A company’s website can be an amorphous thing. A place that tries to be something to everyone that visits.

Most product-based websites are attempting to sell you something. Whether that’s a dream, a physical object, a service, or a piece of software the goal is to take you from visitor to lead to customer. This process of conversion is well-studied and cottage industries have grown around helping businesses convert website visitors to leads.

For a time, LexBlog’s website tried to act as this funnel using relatively standard techniques. Early iterations had clear calls to action for purchasing something. Later, “more sophisticated”, approaches had landing pages for different personas and extensive product tables.

Today’s version is the closest version to what I’m comfortable with as a LexBlog employee. We’re no longer pushing LexBlog and our products through our website. Instead, we’re shining a light on our customers and the people that want to join us in our mission to broaden the discussion of the law online and make that discussion freely available to anyone that is interested.

This shift has not been without it’s struggles. To get to where we are today, we had to first take the website formerly known as LXBN and put a better dress on it. This included not just updating the design of the site, but bringing it into out platform in a more formal fashion by opening up subscription options to publishers on our platform. We then had to move LXBN to become the new LexBlog.com. We did this almost under the cover of night last winter with our CTO, Joshua Lynch, working his domain magic to get the hardest parts done.

While we’ve come a long way, the version of LexBlog.com that you see today is full of warts and issues.

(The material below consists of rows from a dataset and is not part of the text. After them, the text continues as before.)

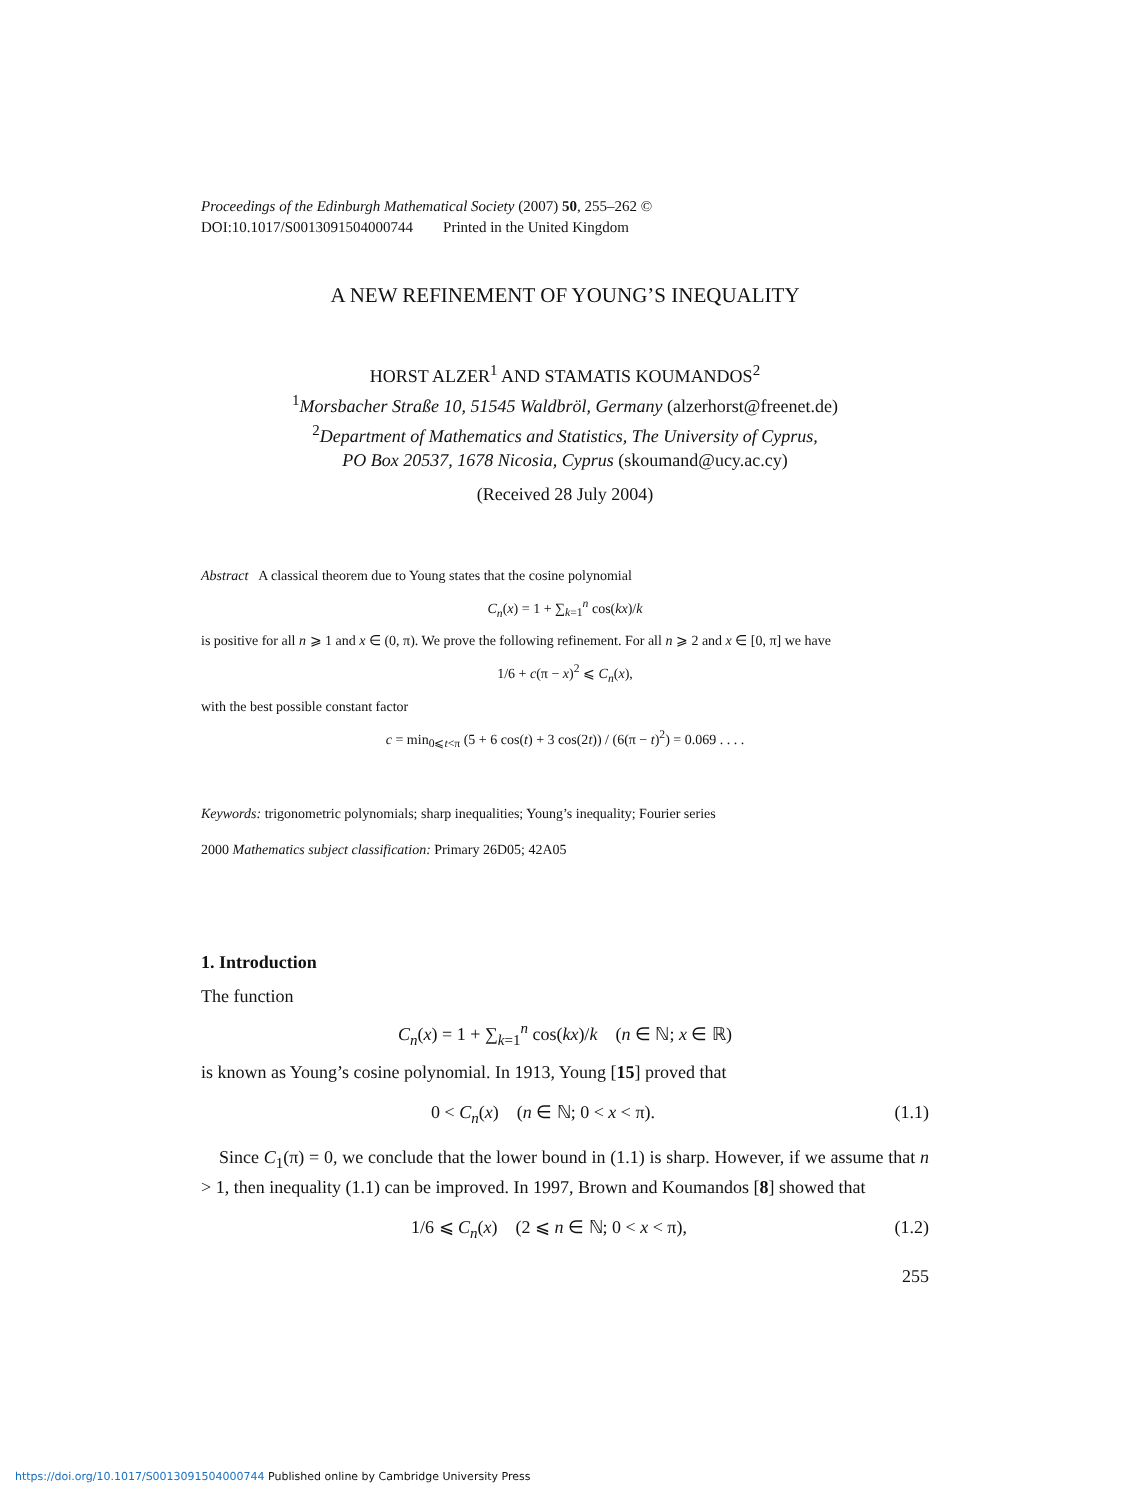Proceedings of the Edinburgh Mathematical Society (2007) 50, 255–262 ©
DOI:10.1017/S0013091504000744 Printed in the United Kingdom
A NEW REFINEMENT OF YOUNG’S INEQUALITY
HORST ALZER<sup>1</sup> AND STAMATIS KOUMANDOS<sup>2</sup>
<sup>1</sup> Morsbacher Straße 10, 51545 Waldbröl, Germany (alzerhorst@freenet.de)
<sup>2</sup> Department of Mathematics and Statistics, The University of Cyprus,
PO Box 20537, 1678 Nicosia, Cyprus (skoumand@ucy.ac.cy)
(Received 28 July 2004)
Abstract A classical theorem due to Young states that the cosine polynomial
C<sub>n</sub>(x) = 1 + ∑<sub>k=1</sub><sup>n</sup> cos(kx)/k
is positive for all n ⩾ 1 and x ∈ (0, π). We prove the following refinement. For all n ⩾ 2 and x ∈ [0, π] we have
1/6 + c(π − x)<sup>2</sup> ⩽ C<sub>n</sub>(x),
with the best possible constant factor
c = min<sub>0⩽t<π</sub> (5 + 6 cos(t) + 3 cos(2t)) / (6(π − t)<sup>2</sup>) = 0.069 . . . .
Keywords: trigonometric polynomials; sharp inequalities; Young’s inequality; Fourier series
2000 Mathematics subject classification: Primary 26D05; 42A05
1. Introduction
The function
C<sub>n</sub>(x) = 1 + ∑<sub>k=1</sub><sup>n</sup> cos(kx)/k (n ∈ ℕ; x ∈ ℝ)
is known as Young’s cosine polynomial. In 1913, Young [15] proved that
0 < C<sub>n</sub>(x) (n ∈ ℕ; 0 < x < π). (1.1)
Since C<sub>1</sub>(π) = 0, we conclude that the lower bound in (1.1) is sharp. However, if we assume that n > 1, then inequality (1.1) can be improved. In 1997, Brown and Koumandos [8] showed that
1/6 ⩽ C<sub>n</sub>(x) (2 ⩽ n ∈ ℕ; 0 < x < π), (1.2)
255
https://doi.org/10.1017/S0013091504000744 Published online by Cambridge University Press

These are things that perhaps only I can see, but that if we’re serious about our mission, everyone will see sooner or later. The tools we use to aggregate our customer’s content are the same ones that we used in 2011 when LXBN.com was launched and I can only describe them as lossy. We can and should do better, which is why the product team at LexBlog has, over the course of the past several months, been working on more advanced and faithful ways to pull content into LexBlog.com and treat it in a way that respects our publisher’s actions on the platform, and provides greater context to readers that come to the site.

In layman’s terms this means better post attribution, better organization by source (i.e., by blog) and by membership (i.e., the organization – be it a law firm or legal company – responsible for publishing), and a foundation for future iterations around search and subscriptions.

In technical terms, this has meant a deep dive into the WordPress REST API by Scott Fennell and Angelo Carosio – LexBlog’s dynamic developer duo – so that we can keep our network of 1000 blogs, 15,000 publishers, and nearly 400,000 posts in synch with LexBlog.com. This has been no easy task, and in many ways, the core WordPress work of building out custom REST endpoints has been the easiest. The real trick has been looking at the tools we’ve layered in (additional profile meta, content reassignment tools, etc) that our publishers have access to, and making sure that when they take an action, it’s reflected over on LexBlog.com.

Practically, this means when a post is updated on Kevin, our CEO’s, blog, a request is sent to LexBlog.com to update the corresponding post there. Or if Bob Ambrogi, LexBlog’s editor-in-chief, posts a new article on a piece of technology he’s interested in on his LawSites blog, that post goes right over to LexBlog.com – in full – and is properly attributed for the audience there to read.

This is all still a work in progress. We’ve only just come to a point in the project where I feel comfortable talking about it out loud instead of in a company Slack channel after getting through some of the more complex bits of debugging that we’ve had to endure at LexBlog. To take this from a project in the LexBlog lab and move it into the light is going to take some serious elbow grease. While we don’t have a set launch date for this project quite yet, I’m continuing to be optimistic that we’ll make significant progress before we’re too deep into the Seattle summer.

But what will the finished product look like? Ultimately, it will be similar to what you see today. A place where we continue to highlight the best legal content on the web and bring together opinions from all over the globe on the shifting landscape of the law. A point of pride for me as a LexBlog employee has always been the level of care we have for our client’s work. The company that we are today is because of them. It feels good to build LexBlog.com as a vehicle for their work, not ours, all in an effort to bring the law online.